(These are some notes and quotes on Ellen Ullman’s memoir Close to the Machine: Technophilia and its discontents )
Annotations
- About the programming process and how the experience descends from the portrait of concise plans and propositions to chaos managing, she writes:
“The project begins in the programmer’s mind with the beauty of a crystal. The knowledge I am to represent in code seems lovely in its structuredness. For a time, the world is a calm, mathematical place. […] Yes, I understand. Yes, it can be done. Yes, how straightforward. Oh yes. I see. […] Then something happens. The irregularities of human thinking start to emerge. Now begins a process of frustration.”
- Programming is a terribly immersive activity, that swallows you away from any clear goal or intention that doesn’t reside in the machine. “The goal becomes the creation of the system itself.”
- She approaches the topic of life as a performance attached more to its context than to its performer (you are and do what you think you are supposed to, not what you deeply intend) when discussing revolutionary positions, pg 29.
- “He has the relentless, cheerful smoothness of the salesman, which makes me distrust him implicitly.” - This especifically reminds me, deeply, of some real estate agent Alfonso and I had to interact with to rent our flat in Madrid. I felt about to be scammed since the moment he looked at me. Trust was an antinatural exercise.
- “When I watch the users try the Internet, it slowly becomes clear to me that the Net represents the ultimate dumbing-down of the computer. The users seem to believe that they are connected to some vast treasure trove — all the knowledge of our times, an endless digitized compendium, some electronic library of Alexandria — if only they could figure out how to use it. But they just sit and click, and look disconcertedly at the junk that comes back at them.” - Written before 1997, this is just uncannily appropiate to describe the contemporary Internet and how we all dwell in it.
- “We think we are creating the system, but the system is also creating us.” - Understanding and considering this could be a part of software design. Software plays the role of an extension of our psyche, of ourselves. Excelent software allows us some excellence, treating it as a deliverable piece of trash makes us trashy.

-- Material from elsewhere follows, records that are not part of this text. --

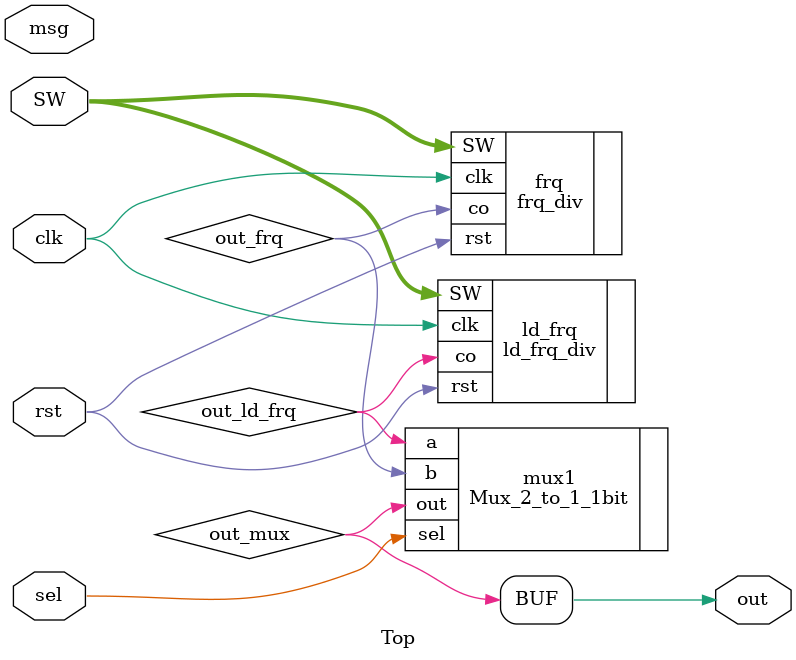
<source format=v>
module Top(
    input clk,
    input rst,
    input sel,
    input [4:0] msg,
    input [2:0] SW,
    output out
);

    wire out_ld_frq , out_frq;

    ld_frq_div ld_frq(
        .clk(clk),
        .rst(rst),
        .SW(SW),
        .co(out_ld_frq)
    );

    frq_div frq(
        .clk(clk),
        .rst(rst),
        .SW(SW),
        .co(out_frq)
    );

    Mux_2_to_1_1bit mux1(
        .sel(sel),
        .a(out_ld_frq),
        .b(out_frq),
        .out(out_mux)
    );

    assign out = out_mux;


endmodule
</source>
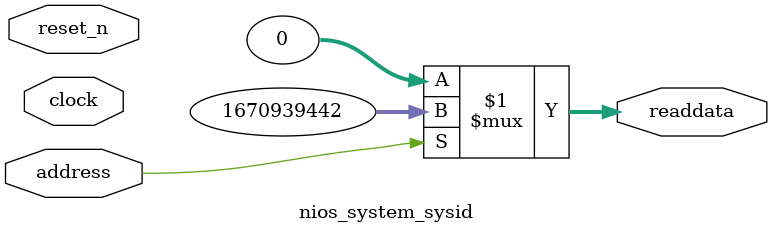
<source format=v>

`timescale 1ns / 1ps
// synthesis translate_on

// turn off superfluous verilog processor warnings 
// altera message_level Level1 
// altera message_off 10034 10035 10036 10037 10230 10240 10030 

module nios_system_sysid (
               // inputs:
                address,
                clock,
                reset_n,

               // outputs:
                readdata
             )
;

  output  [ 31: 0] readdata;
  input            address;
  input            clock;
  input            reset_n;

  wire    [ 31: 0] readdata;
  //control_slave, which is an e_avalon_slave
  assign readdata = address ? 1670939442 : 0;

endmodule




</source>
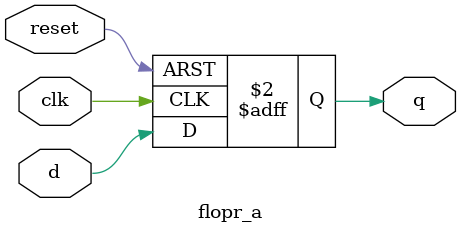
<source format=sv>

module flopr_a( input  logic clk,
                input  logic reset, 
                input  logic d, 
                output logic q);
   
  // asynchronous reset
  always_ff @(posedge clk, posedge reset)
    if (reset) q <= 1'b0;
    else       q <= d;
endmodule

</source>
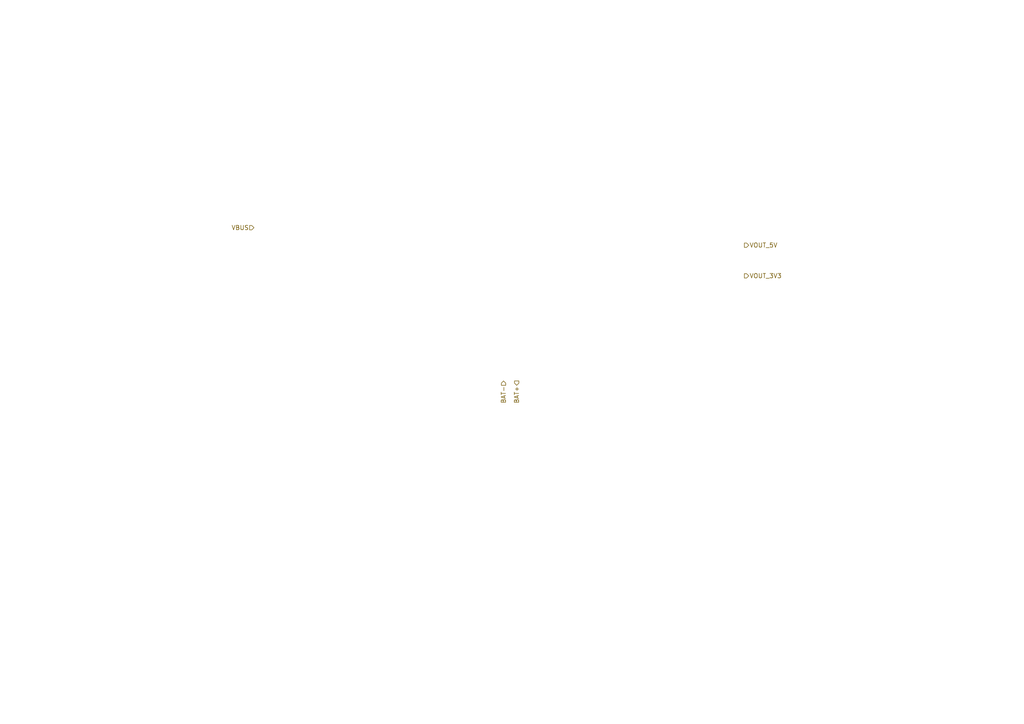
<source format=kicad_sch>
(kicad_sch (version 20211123) (generator eeschema)

  (uuid 40d58b0e-552e-4a54-b994-307438ca7db1)

  (paper "A4")

  


  (hierarchical_label "VBUS" (shape input) (at 73.66 66.04 180)
    (effects (font (size 1.27 1.27)) (justify right))
    (uuid 08942aba-7e36-41e2-8042-6e4cadde3813)
  )
  (hierarchical_label "BAT+" (shape output) (at 149.86 110.49 270)
    (effects (font (size 1.27 1.27)) (justify right))
    (uuid 0c2f6cb2-e750-4264-bf0b-d8ab72287a4e)
  )
  (hierarchical_label "VOUT_3V3" (shape output) (at 215.9 80.01 0)
    (effects (font (size 1.27 1.27)) (justify left))
    (uuid 3f69fc11-7d07-4fb9-a841-8db2e203db51)
  )
  (hierarchical_label "BAT-" (shape input) (at 146.05 110.49 270)
    (effects (font (size 1.27 1.27)) (justify right))
    (uuid 8d361258-b918-4d3a-b8ef-df728eb5daec)
  )
  (hierarchical_label "VOUT_5V" (shape output) (at 215.9 71.12 0)
    (effects (font (size 1.27 1.27)) (justify left))
    (uuid a455cae6-d9a6-4c0b-b15f-4d3c5b7611a1)
  )
)

</source>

- “We function well in a sea of unknowns. Our experience has only prepared us to deal with confusion. A programmer who denies this is probably lying or densely unaware of himself.”, “Over the years, the horrifying knowledge of ignorant expertise became normal, a kind of background level of anxiety that only occasionally blossomed into outright fear.” - How much of this is impostor syndrome and how much reality? How different are other fields really? I also feel any new programming task as something foreign, for which I am not ready, basically undoable from my position. But at the same time consider myself able to get into anything and everything, and of fixing and building whatever that can be done. I cannot figure out any straight explanation for such senseless duality, nor feel I adopt the same position for anything else in life.
- “He just wasn’t very good at making contact, which you really can’t hold against someone, much as you’d like too.” - What can be hold against people? Intentions, skills? Where do merit and responsibility start and finish?
- I love how everything Ellen discusses ends up falling together. The style is organized, properly structured, somehow correct. Is this what happens when a programmer can write?
Review
If you found out about Ellen Ullman after reading some of her shorter pieces online, this will live up to your expectations. The book is a memoir about her life as a software contractor in the dot-com bubble era. More specifically, about her relationship with code, the culture that was being solidified around it and its contextualized creation process. Her ramblings about programming and the experiences and feelings you get from it are just so engaging, and the personas she describes across the stories are surprisingly similar to what you would find nowadays. In fact, her full portrait of “computer culture” felt uncannily atemporal when I realized the book was written before I was born.
I also love the openness and sincerity with which she discusses most topics, as the moral inconsistencies she finds on herself and her job. She feels eloquent but close and real, and that’s refreshing in this world. Can’t wait to read everything else from her.